Open source NLP tools (sentence splitter, tokenizer, chunker, coref, NER, parse trees, etc.) in C#
MIT License
283 stars 101 forks source link

Bug in WordNetDictionary.cs Line 78 #37

Open plqplq opened 1 year ago

plqplq commented 1 year ago

The "N" should be a "V" on line 78

            string partOfSpeech;
            if (tag.StartsWith("N") || tag.StartsWith("n"))
            {
                partOfSpeech = "noun";
            }
            **else if (tag.StartsWith("N") || tag.StartsWith("v"))**
            {
                partOfSpeech = "verb";
            }
            else if (tag.StartsWith("J") || tag.StartsWith("a"))
            {
                partOfSpeech = "adjective";
            }
            else if (tag.StartsWith("R") || tag.StartsWith("r"))
            {
                partOfSpeech = "adverb";
            }
            else
            {
                partOfSpeech = "noun";
AlexPoint commented 1 year ago

Thanks for the feedback, but could you elaborate on which file it is and why you think so? If possible, you can also submit a pull request to fix this bug.

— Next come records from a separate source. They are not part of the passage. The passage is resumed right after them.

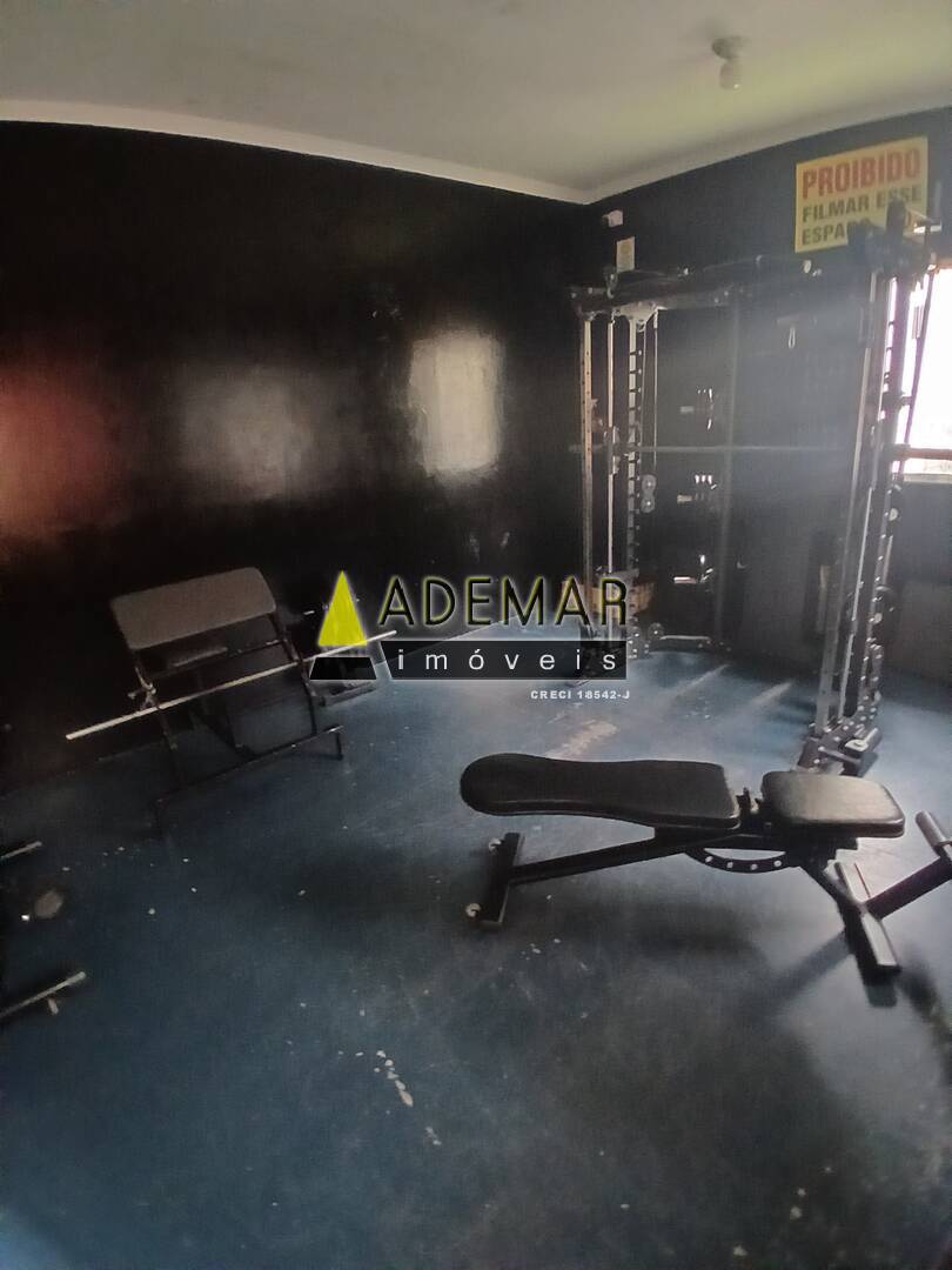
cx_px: 476
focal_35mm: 17
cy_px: 635
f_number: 2.2
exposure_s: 1/24
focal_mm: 1.4
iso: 640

plqplq commented 1 year ago

NP. If you look at the first IF, it has the same condition, so the second condition can never execute with an "N". The issue is the "V" is taken as the sign that a word is a verb, ("N" for noun) with the alternative "v" in lowercase. So its just a typo that we have an N in there, and not having V in there means that verbs dont get processed.

As per the title, the file is .\OpenNlp-master\OpenNlp-master\OpenNLP\Tools\Coreference\Mention\WordNetDictionary.cs and the error is on line 78,

I did find other problems with the library. I had to hack it a fair bit to get synonyms for verbs, and the above was one part of that. In the end I gave up and moved to catalyst.

I won't do a pull request as I've now removed the project and am using a different c# NLP now

thanks Paul